Why do Dems hate business?

It seems so-called "progressives", liberals and Democrat politicians hate business people.

Of course they talk constantly about the importance of jobs to the economy, but their actions show that they really don't give a damn about business. To progs and socialists the only useful function of a business is to provide jobs for Democrat voters.

Moreover, socialists seem to believe that all they have to do is order businesses to hire people and it'll be done. After all, that's what happens in every other area of government: the rulers make the laws and regulations and everyone must obey or face huge fines or possibly jail time.

Most pols don't understand that businesses don't exist to provide jobs or generate tax revenue for them to spend. They certainly do those things, of course, but only incidentally to their main function.

Because Americans have always lived with freedom and free enterprise, most of us don't see what a boon it is to have hundreds of thousands of small businesses that fulfill virtually every possible consumer need or desire. And of course Hollywood has made eeevil businessmen the villain in countless movies and television shows for decades. Thus roughly half of Americans seem to be fairly hostile to business.
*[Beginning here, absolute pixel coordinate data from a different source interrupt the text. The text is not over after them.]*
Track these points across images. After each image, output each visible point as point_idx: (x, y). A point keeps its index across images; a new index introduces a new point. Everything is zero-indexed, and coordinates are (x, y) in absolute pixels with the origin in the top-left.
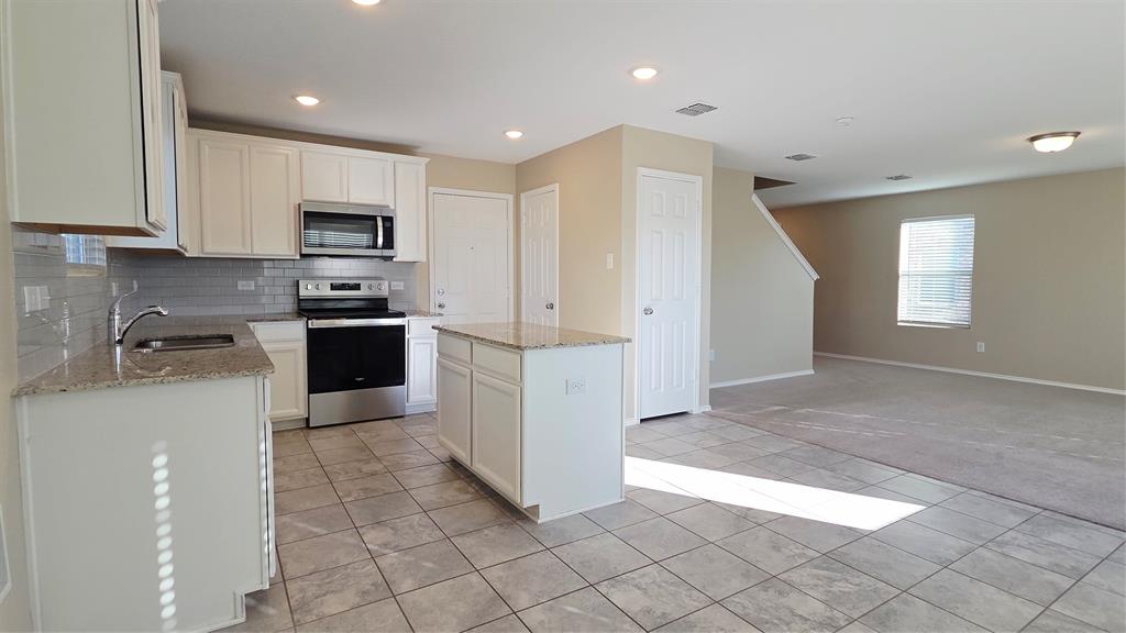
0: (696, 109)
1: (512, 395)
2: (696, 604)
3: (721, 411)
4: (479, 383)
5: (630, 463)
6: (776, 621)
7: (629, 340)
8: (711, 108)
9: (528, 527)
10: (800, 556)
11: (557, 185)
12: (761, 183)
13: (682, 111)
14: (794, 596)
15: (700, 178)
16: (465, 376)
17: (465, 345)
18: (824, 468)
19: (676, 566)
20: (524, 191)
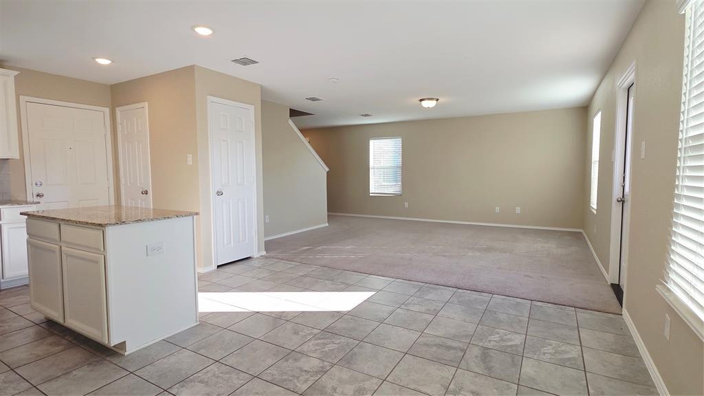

I doubt that Dems/socialists/"progressives" (what a beautiful piece of misleading naming that last one is!) will ever abandon their animosity to business and free enterprise, but with luck a few more elections like last Tuesday's may make that irrelevant.

Dem revisionist history, episode 84

Dictators and thugs often try to re-write history to make themselves look better. They count on people not having a sharp memory of events that happened more than a couple of years ago. And it usually works.
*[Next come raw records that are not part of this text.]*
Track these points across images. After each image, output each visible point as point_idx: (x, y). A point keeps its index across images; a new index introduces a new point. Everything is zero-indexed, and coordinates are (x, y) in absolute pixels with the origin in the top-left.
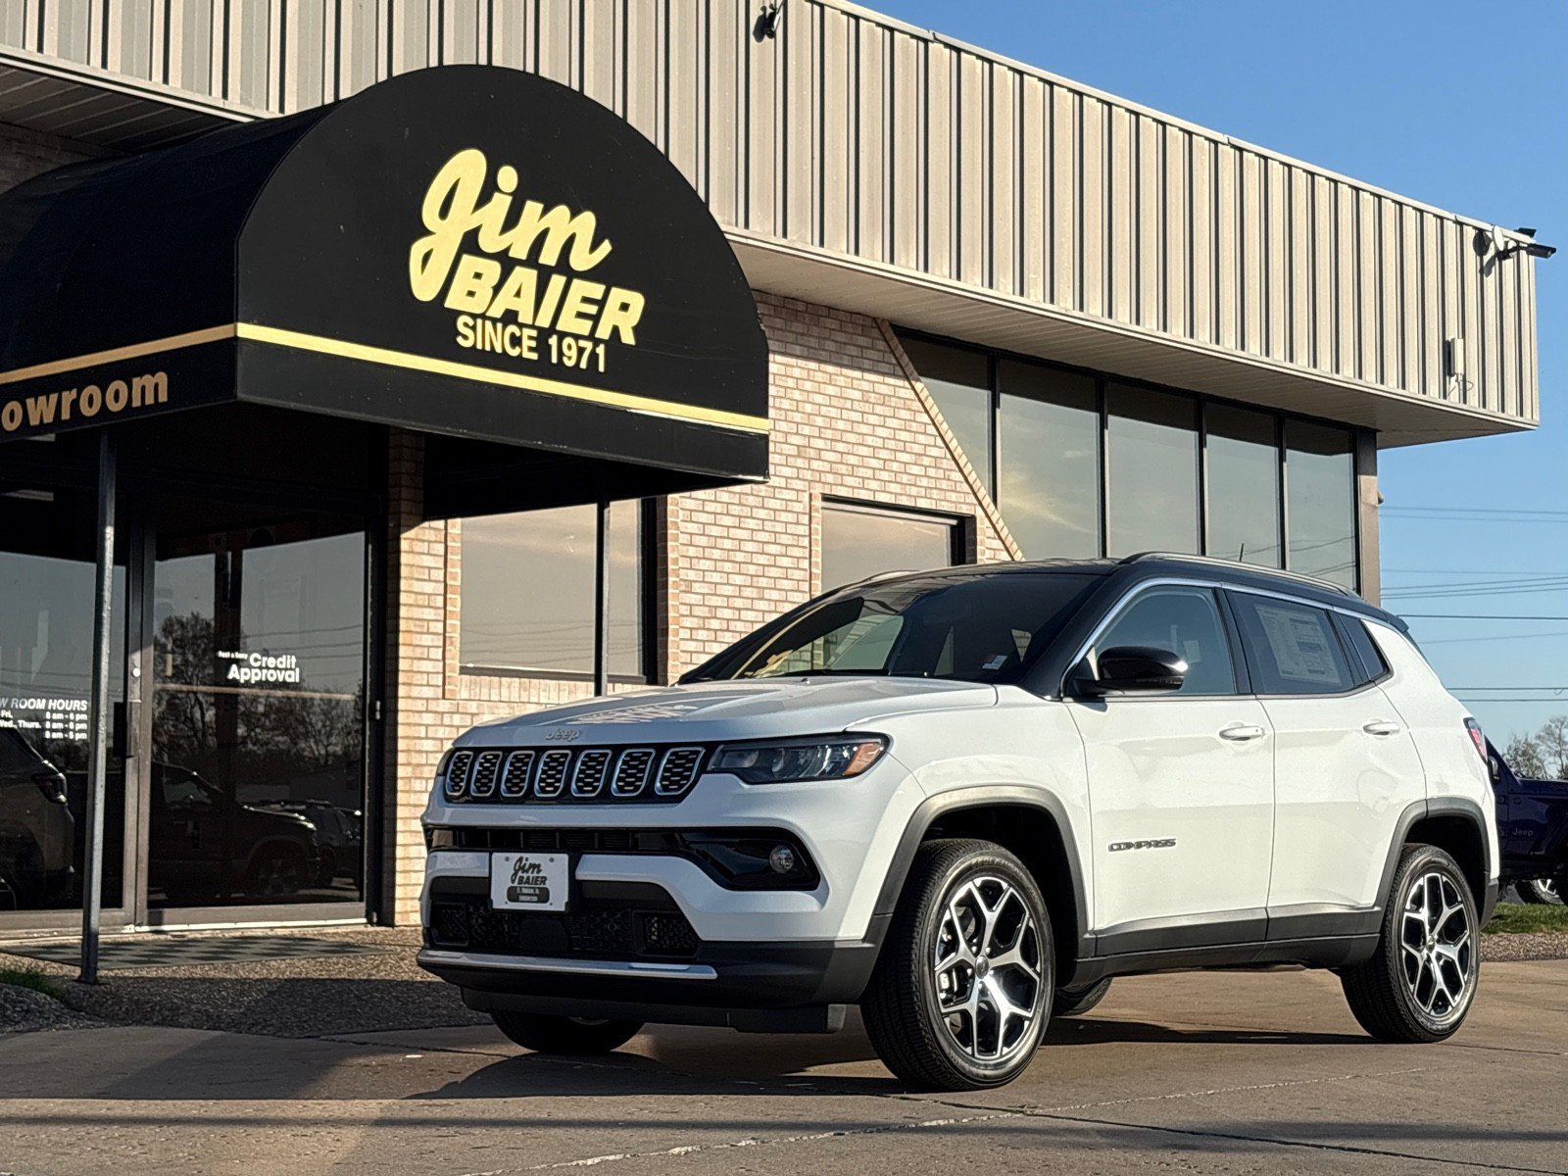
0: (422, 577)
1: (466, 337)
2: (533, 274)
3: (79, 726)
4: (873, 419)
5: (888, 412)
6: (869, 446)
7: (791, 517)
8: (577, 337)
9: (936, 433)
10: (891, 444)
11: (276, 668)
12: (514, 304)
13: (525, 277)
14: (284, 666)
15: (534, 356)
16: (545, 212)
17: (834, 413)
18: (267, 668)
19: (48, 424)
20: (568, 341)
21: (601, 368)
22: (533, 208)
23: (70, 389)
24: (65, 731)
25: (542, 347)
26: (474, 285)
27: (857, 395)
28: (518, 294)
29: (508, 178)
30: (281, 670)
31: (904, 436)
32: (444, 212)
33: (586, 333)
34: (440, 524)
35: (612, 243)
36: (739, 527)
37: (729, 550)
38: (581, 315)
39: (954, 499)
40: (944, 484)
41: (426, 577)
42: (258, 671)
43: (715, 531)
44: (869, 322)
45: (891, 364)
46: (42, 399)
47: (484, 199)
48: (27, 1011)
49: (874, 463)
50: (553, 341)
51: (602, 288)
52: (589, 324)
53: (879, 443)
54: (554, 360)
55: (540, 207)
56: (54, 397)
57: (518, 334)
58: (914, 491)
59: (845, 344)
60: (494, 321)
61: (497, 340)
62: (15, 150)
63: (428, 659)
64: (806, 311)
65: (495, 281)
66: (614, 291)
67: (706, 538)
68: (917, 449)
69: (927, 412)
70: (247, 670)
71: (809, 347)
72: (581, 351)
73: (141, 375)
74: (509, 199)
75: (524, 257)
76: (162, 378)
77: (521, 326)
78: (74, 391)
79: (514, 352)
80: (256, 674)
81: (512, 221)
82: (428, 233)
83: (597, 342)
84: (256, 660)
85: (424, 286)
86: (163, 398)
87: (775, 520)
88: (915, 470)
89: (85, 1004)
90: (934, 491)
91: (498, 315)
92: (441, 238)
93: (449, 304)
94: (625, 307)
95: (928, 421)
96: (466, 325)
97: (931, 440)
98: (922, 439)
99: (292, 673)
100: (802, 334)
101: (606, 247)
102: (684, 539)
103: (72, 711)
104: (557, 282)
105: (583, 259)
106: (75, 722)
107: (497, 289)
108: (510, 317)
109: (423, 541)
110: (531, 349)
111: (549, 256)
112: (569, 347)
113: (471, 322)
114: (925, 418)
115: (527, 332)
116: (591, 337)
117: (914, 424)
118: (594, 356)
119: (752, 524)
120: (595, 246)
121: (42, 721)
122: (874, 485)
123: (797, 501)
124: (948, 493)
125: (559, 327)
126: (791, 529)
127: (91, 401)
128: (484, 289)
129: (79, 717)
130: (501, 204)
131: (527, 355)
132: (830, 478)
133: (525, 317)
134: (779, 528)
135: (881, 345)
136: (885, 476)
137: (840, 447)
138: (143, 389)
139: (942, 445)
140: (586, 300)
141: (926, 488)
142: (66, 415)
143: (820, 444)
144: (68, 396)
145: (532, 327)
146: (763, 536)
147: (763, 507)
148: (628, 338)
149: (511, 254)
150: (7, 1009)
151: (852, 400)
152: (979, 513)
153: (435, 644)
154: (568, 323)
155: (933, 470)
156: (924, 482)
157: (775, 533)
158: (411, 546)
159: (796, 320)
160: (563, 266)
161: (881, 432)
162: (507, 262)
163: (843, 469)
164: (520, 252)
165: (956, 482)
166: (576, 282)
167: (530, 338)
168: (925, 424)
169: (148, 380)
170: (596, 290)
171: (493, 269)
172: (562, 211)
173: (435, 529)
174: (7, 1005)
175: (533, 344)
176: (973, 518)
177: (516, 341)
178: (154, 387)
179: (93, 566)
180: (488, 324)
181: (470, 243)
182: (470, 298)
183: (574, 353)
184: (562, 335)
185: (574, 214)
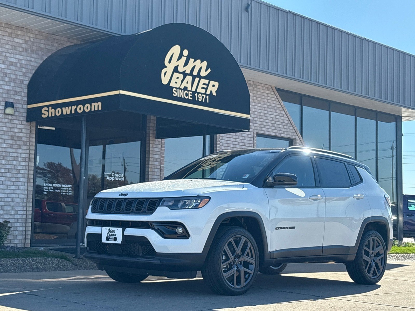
0: (155, 154)
1: (175, 94)
2: (191, 77)
3: (70, 191)
4: (270, 113)
5: (274, 111)
6: (269, 120)
7: (248, 139)
8: (202, 94)
9: (286, 116)
10: (275, 119)
11: (118, 177)
12: (187, 85)
13: (189, 78)
14: (120, 176)
15: (191, 99)
16: (194, 61)
17: (260, 111)
18: (116, 177)
19: (68, 114)
20: (200, 95)
21: (208, 102)
22: (192, 60)
23: (74, 106)
24: (66, 192)
25: (193, 96)
26: (177, 80)
27: (266, 106)
28: (187, 83)
29: (186, 52)
30: (119, 177)
31: (278, 117)
32: (170, 62)
33: (204, 92)
34: (160, 140)
35: (211, 69)
36: (235, 141)
37: (232, 147)
38: (203, 88)
39: (291, 134)
40: (288, 130)
41: (156, 154)
42: (114, 178)
43: (229, 142)
44: (269, 87)
45: (275, 98)
46: (67, 108)
47: (179, 58)
48: (64, 265)
49: (270, 124)
50: (196, 95)
51: (208, 81)
52: (205, 90)
53: (271, 119)
54: (196, 100)
55: (193, 60)
56: (70, 107)
57: (187, 93)
58: (280, 132)
59: (263, 92)
60: (182, 90)
61: (182, 94)
62: (56, 42)
63: (156, 175)
64: (253, 84)
65: (182, 79)
66: (211, 82)
67: (227, 144)
68: (281, 121)
69: (284, 111)
70: (111, 177)
71: (254, 94)
72: (203, 97)
73: (94, 103)
74: (186, 58)
75: (189, 73)
76: (100, 104)
77: (188, 91)
78: (76, 106)
79: (187, 98)
80: (113, 179)
81: (186, 64)
82: (166, 67)
83: (207, 95)
84: (113, 175)
85: (165, 81)
86: (100, 108)
87: (244, 140)
88: (281, 126)
89: (78, 264)
90: (286, 132)
91: (183, 88)
92: (169, 68)
93: (171, 85)
94: (214, 86)
95: (284, 113)
96: (175, 91)
97: (285, 118)
98: (283, 118)
99: (122, 178)
100: (252, 90)
101: (209, 70)
102: (221, 144)
103: (68, 187)
104: (197, 79)
105: (203, 74)
106: (69, 190)
107: (182, 81)
108: (185, 89)
109: (155, 144)
110: (191, 97)
111: (195, 73)
112: (200, 96)
113: (176, 90)
114: (283, 113)
115: (190, 92)
116: (205, 94)
117: (281, 114)
118: (206, 98)
119: (238, 140)
120: (206, 71)
121: (60, 190)
122: (270, 130)
123: (250, 134)
124: (289, 133)
125: (198, 91)
126: (248, 142)
127: (80, 108)
128: (179, 81)
129: (70, 189)
130: (184, 59)
131: (190, 98)
132: (259, 128)
133: (189, 88)
134: (245, 141)
135: (273, 93)
136: (273, 128)
137: (262, 120)
138: (95, 106)
139: (288, 120)
140: (204, 84)
141: (284, 131)
142: (73, 112)
143: (256, 119)
144: (74, 107)
145: (191, 91)
146: (241, 144)
147: (241, 136)
148: (214, 94)
149: (186, 72)
150: (59, 265)
151: (265, 108)
152: (297, 138)
153: (158, 171)
154: (199, 90)
155: (285, 126)
156: (283, 130)
157: (244, 143)
158: (152, 146)
159: (251, 86)
160: (199, 75)
161: (272, 116)
162: (185, 74)
163: (262, 126)
164: (188, 72)
165: (291, 130)
166: (202, 80)
167: (190, 94)
168: (284, 114)
169: (96, 104)
170: (206, 81)
171: (181, 76)
172: (199, 61)
173: (159, 141)
174: (59, 264)
175: (191, 95)
176: (295, 139)
177: (187, 95)
178: (98, 106)
179: (80, 150)
180: (180, 90)
181: (176, 70)
182: (176, 84)
183: (201, 98)
184: (198, 93)
185: (201, 62)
In a story pushing the expected call for "bipartisanship" after the overwhelming GOP sweep, The Hill reported a leftist Dem congressman calling for Republicans to "disavow" the impeachment of Bill Clinton, as follows:
On the day after Republicans reclaimed control of Congress, a Democratic lawmaker said he will introduce a measure that would "disavow" the impeachment of former President Clinton.

Rep. Chaka Fattah (Pa.) said that the resolution is necessary so that Democrats and Republicans can work together in a bipartisan fashion.

The last time they were in power House Republicans impeached Clinton for allegedly perjuring himself over his supposed affair with White House intern Monica Lewinsky. Clinton, only the second president in history to be impeached, was eventually acquitted at trial in the Senate.

Did you catch the revision of history? First the writer implies that Clinton's proven perjury didn't actually occur but was merely "alleged." Second, he (she?) states that Clinton was "acquitted" by the Senate trial. Any normal meaning of the word would suggest that the senate "jury" found that Clinton didn't commit perjury. In fact the senators made no such finding.

It should be an eternal shame to the Dems that they voted to let Clinton remain in office despite finding that he had in fact lied in sworn testimony in a legal case--which is perjury, and a felony.

That piece of political whoredom--Senate Democrats voting to put their party's power above the law--hugely damaged the idea that all are equal under our laws, as it proved what most people suspected: that powerful people are effectively above the law--that laws that apply to "ordinary" Americans don't apply to them.

I have no problem with sexual fun between consenting parties. But I hate it when partisan journo-whores try to rewrite history to whitewash the errors their party made in the past--not the dalliance but the totally partisan vote to retain a perjuring president in office.

Oh, and for the record, I find the sudden post-election interest in bipartisanship...predictable and amusing.